The service cancellation has subsequently been confirmed by Hong Kong media Apple Daily on Oct. 1, when tickets for trains from the southern Chinese city of Shenzhen to Urumqi, the capital of Xinjiang, were no longer on sale for trips after Oct. 22.

While Beijing has yet to provide an explanation, many have speculated that the railway is shutting down because Chinese authorities are moving Uyghurs being held inside concentration camps in Xinjiang to different parts of the country. The southwestern region is home to many Uyghurs, an ethnic minority in China, who have been subject to a brutal crackdown by Beijing in recent years.

On Sept. 21, the Chinese-language Epoch Times received confirmation from a source in Xinjiang that local police officers have signed a confidentiality agreement not to reveal that they are transporting Uyghurs elsewhere. According to the source, about 1,500 Uyghurs in the area where he resides were being sent to other locations.

On Sep. 25, Radio Free Asia reported that more than 100 special police officers secretly transferred more than 3,000 Uyghurs via more than 50 buses out of camps in Xinyuan County, located in the southeast of Urumqi. The transport took place while the entire county was under “traffic control,” according to the report.
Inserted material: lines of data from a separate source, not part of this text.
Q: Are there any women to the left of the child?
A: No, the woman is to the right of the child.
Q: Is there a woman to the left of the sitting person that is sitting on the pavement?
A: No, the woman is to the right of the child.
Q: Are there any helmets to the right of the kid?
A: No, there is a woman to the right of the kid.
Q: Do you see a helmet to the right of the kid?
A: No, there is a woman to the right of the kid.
Three days later, on Sept. 28, RFA received confirmation from a police officer in Bulakesuxiang, a village in Shufu County, Xinjiang, that local police were transporting a group of Uyghurs locked up in local camps to other Chinese provinces. The police officer, who couldn’t confirm the exact number of Uyghurs being transported or their final destination, told RFA that they have been transporting Uyghurs since the beginning of last month.

In August, a United Nations human-rights panel estimated that 1 million Uyghurs were currently being held in camps for political indoctrination inside Xinjiang. China has denied that the camps exist, despite satellite images that reveal massive encampments in the region.
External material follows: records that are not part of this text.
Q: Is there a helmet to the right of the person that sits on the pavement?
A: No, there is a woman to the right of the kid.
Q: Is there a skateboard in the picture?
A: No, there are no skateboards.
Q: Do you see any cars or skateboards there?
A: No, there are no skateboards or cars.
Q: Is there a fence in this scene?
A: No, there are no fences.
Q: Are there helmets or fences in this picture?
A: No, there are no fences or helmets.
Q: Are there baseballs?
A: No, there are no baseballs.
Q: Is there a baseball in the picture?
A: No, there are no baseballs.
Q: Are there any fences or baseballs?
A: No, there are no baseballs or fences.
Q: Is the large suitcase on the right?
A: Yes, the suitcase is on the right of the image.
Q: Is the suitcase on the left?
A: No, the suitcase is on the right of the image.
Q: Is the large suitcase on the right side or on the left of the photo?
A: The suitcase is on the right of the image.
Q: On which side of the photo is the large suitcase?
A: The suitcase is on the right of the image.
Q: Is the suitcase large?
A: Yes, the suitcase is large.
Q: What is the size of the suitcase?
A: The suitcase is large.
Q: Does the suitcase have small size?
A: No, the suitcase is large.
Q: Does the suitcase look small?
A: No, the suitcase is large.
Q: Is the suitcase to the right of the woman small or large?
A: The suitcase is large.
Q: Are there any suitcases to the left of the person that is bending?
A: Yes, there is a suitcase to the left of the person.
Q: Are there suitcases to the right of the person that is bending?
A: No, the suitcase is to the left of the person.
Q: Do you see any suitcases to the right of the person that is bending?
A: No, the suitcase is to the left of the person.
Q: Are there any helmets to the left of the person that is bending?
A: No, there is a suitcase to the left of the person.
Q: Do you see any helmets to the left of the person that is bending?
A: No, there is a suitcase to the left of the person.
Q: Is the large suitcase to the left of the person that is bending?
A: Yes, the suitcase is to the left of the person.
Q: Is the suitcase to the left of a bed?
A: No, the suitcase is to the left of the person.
Gay McDougall, a member of the U.N. Committee on the Elimination of Racial Discrimination, said that Uyghurs—most of whom practice Islam—as well as other Muslim minorities in the area, were being treated as “enemies of the state,” due to their ethnoreligious identity.

Beijing has labeled Uyghurs as a terror threat to justify the group’s suppression. In schools, students are forbidden from speaking the Uyghur language. Books on Uyghur religion, history, and culture have been burned. In their everyday lives, the people are subject to heavy surveillance, including numerous security checkpoints in public areas. Reports of Uyghurs being rounded up and placed in detention camps, where they often face inhumane treatment, first emerged last December.

Three Uyghurs, who escaped to Turkey after being detained at such camps, spoke about their experience in a recent interview with RFA. They spoke on the condition of anonymity out of fear that family members still in Xinjiang might be subject to reprisals by Chinese authorities.

“I was taken into this place. I had never been to a prison before. But that place was just like a prison. The guards had all the gears, including electric batons,” a female Uyghur said. “For the first two days I was there, I was chained to a chair, and I was not allowed to sleep.”

“The teachers [in the camp] said we were sick … that we needed to be cured,” the female Uyghur added. “We have to recite and sing Chinese songs.”

These camps are for the purpose of “re-education,” where Uyghurs are indoctrinated with ideas of loyalty to the Chinese Communist Party, forbidden from using Islamic greetings, and required to learn Mandarin Chinese and sing Chinese propaganda songs that promote the Party.

A male Uyghur said that detainees often face constant beatings while incarcerated.

“Everyday, there was someone being beaten,” he said. “The guards on duty would choose a person or two to beat up. I couldn’t really stand hearing the screams [of those being beaten]. [Those guards] did not have a purpose for doing so. They were beating others for fun.”